*Records to use*

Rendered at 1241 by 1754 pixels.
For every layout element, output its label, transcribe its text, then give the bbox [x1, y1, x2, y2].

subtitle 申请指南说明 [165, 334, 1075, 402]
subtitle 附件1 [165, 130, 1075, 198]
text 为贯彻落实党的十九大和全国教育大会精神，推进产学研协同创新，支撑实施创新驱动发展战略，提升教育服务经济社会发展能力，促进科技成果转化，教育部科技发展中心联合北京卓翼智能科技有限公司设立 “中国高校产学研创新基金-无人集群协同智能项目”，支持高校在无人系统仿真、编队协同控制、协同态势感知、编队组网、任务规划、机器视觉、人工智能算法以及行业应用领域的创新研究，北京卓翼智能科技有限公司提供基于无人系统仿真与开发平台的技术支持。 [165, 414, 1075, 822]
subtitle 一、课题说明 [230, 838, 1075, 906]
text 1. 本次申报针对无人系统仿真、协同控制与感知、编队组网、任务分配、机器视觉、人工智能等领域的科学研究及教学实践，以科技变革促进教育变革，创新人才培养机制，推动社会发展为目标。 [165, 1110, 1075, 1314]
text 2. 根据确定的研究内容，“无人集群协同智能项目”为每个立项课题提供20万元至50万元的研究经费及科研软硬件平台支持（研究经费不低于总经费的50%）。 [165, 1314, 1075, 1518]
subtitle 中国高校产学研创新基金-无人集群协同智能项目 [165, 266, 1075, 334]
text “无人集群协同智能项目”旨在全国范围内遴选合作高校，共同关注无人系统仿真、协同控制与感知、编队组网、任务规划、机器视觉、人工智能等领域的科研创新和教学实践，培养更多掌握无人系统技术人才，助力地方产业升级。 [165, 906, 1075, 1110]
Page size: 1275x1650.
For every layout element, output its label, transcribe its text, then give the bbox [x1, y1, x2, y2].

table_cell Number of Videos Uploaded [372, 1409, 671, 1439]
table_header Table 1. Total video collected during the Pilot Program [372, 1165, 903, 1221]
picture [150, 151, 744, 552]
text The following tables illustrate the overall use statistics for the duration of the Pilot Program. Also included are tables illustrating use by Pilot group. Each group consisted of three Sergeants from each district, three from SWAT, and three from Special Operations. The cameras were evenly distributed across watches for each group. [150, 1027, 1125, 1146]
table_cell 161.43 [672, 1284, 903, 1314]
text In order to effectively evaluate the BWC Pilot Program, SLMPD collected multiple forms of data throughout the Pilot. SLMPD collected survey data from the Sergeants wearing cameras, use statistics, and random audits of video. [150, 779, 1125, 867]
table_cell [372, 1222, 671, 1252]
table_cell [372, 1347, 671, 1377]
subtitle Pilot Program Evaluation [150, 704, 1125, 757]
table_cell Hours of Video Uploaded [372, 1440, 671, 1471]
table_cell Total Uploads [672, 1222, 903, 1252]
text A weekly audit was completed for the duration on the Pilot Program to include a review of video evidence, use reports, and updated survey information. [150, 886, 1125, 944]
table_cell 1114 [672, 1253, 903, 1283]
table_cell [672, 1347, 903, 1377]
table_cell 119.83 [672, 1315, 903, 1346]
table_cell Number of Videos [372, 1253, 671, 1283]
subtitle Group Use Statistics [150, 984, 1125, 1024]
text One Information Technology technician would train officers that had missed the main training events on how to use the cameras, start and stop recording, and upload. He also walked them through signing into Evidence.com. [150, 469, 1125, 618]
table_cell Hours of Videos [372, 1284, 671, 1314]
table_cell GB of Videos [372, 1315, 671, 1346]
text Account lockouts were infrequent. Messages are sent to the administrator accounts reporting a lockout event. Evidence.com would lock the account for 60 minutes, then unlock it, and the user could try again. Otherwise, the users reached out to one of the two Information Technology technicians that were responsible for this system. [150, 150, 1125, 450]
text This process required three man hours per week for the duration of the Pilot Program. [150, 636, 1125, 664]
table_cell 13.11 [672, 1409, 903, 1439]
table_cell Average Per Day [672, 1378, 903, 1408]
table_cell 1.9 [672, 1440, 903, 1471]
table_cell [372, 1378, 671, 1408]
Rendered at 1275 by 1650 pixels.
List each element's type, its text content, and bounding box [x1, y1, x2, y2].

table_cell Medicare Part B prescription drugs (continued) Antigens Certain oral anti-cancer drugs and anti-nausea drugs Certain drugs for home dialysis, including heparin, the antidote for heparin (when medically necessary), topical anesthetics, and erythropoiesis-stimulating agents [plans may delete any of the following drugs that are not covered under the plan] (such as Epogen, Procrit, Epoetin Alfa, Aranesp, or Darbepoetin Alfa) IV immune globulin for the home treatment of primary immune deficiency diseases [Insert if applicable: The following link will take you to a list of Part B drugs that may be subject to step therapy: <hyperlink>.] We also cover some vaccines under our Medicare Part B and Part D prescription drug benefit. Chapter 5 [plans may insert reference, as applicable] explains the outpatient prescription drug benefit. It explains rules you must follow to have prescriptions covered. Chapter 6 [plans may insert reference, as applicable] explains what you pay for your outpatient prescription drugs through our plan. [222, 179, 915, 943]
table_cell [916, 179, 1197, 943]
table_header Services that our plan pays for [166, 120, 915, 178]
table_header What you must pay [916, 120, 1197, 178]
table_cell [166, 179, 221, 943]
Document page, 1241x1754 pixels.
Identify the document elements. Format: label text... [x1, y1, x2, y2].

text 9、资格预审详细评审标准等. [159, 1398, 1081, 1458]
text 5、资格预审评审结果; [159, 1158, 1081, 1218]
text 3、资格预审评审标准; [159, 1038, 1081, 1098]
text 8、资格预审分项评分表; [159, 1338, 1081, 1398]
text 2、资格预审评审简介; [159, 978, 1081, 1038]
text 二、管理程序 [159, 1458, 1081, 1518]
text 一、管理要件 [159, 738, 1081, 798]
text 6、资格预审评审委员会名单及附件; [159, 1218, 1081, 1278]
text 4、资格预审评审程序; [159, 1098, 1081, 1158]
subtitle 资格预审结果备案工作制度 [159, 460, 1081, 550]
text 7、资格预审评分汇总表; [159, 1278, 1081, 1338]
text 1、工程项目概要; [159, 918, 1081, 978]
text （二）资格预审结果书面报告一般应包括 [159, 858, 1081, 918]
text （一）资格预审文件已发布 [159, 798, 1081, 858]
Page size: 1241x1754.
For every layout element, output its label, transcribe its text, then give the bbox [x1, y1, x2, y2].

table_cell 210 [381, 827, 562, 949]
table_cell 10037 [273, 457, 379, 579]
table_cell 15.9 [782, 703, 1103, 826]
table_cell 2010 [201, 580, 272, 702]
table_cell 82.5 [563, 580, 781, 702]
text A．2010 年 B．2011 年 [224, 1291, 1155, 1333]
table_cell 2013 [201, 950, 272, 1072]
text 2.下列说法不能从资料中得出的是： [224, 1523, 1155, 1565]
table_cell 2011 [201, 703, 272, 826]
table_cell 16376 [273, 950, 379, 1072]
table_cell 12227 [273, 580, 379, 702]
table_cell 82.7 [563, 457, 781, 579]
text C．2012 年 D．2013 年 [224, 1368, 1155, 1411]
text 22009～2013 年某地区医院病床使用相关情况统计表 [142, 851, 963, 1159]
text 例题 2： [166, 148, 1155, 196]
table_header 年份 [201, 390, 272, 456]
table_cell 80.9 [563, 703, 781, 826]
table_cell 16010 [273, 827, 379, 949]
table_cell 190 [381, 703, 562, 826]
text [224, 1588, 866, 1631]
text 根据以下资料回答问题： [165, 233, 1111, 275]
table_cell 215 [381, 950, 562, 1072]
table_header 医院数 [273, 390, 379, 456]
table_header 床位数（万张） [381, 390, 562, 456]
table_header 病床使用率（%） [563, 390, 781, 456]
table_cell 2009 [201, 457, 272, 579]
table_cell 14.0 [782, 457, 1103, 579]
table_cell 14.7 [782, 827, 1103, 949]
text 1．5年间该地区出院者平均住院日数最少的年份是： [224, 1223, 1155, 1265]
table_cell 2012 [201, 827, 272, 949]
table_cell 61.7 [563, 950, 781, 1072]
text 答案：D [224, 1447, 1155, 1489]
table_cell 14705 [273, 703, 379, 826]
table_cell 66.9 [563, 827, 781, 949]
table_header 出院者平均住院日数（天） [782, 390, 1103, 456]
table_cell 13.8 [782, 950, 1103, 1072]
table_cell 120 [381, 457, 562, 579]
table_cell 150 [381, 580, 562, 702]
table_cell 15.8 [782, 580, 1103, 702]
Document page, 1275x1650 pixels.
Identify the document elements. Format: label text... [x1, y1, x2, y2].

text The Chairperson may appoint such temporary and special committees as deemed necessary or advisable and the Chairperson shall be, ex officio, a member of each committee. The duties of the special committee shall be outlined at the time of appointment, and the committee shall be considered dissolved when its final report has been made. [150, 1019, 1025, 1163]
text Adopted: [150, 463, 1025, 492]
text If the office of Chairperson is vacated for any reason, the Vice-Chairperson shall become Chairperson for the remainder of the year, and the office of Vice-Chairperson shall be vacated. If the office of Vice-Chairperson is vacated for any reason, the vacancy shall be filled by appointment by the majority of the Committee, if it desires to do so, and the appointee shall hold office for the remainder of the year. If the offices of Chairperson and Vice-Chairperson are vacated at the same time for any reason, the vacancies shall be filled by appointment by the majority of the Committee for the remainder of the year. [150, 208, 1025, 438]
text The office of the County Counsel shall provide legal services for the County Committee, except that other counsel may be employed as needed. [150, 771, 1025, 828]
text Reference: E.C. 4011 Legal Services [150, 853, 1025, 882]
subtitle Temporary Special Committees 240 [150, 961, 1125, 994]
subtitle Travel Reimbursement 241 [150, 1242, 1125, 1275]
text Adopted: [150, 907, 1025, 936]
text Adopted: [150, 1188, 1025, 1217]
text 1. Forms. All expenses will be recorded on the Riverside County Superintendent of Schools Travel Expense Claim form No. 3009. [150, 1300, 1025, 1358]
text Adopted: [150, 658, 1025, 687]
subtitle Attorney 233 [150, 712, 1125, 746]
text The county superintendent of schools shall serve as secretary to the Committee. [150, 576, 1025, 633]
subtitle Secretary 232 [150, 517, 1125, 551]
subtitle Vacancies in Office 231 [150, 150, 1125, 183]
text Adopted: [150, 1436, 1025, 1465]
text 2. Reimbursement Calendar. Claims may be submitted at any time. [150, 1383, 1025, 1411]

*Exercise details*
Look above for the line holding "List each element's" and the line holding "Document page, 1241x1754 pixels.", then output exactly those two lines and every line between them, nothing more.

*Written solution*
List each element's type, its text content, and bounding box [x1, y1, x2, y2].

table_cell Medicare Part B prescription drugs (continued) Antigens Certain oral anti-cancer drugs and anti-nausea drugs Certain drugs for home dialysis, including heparin, the antidote for heparin (when medically necessary), topical anesthetics, and erythropoiesis-stimulating agents [plans may delete any of the following drugs that are not covered under the plan] (such as Epogen, Procrit, Epoetin Alfa, Aranesp, or Darbepoetin Alfa) IV immune globulin for the home treatment of primary immune deficiency diseases [Insert if applicable: The following link will take you to a list of Part B drugs that may be subject to step therapy: <hyperlink>.] We also cover some vaccines under our Medicare Part B and Part D prescription drug benefit. Chapter 5 [plans may insert reference, as applicable] explains the outpatient prescription drug benefit. It explains rules you must follow to have prescriptions covered. Chapter 6 [plans may insert reference, as applicable] explains what you pay for your outpatient prescription drugs through our plan. [222, 179, 915, 943]
table_cell [916, 179, 1197, 943]
table_header Services that our plan pays for [166, 120, 915, 178]
table_header What you must pay [916, 120, 1197, 178]
table_cell [166, 179, 221, 943]
Document page, 1241x1754 pixels.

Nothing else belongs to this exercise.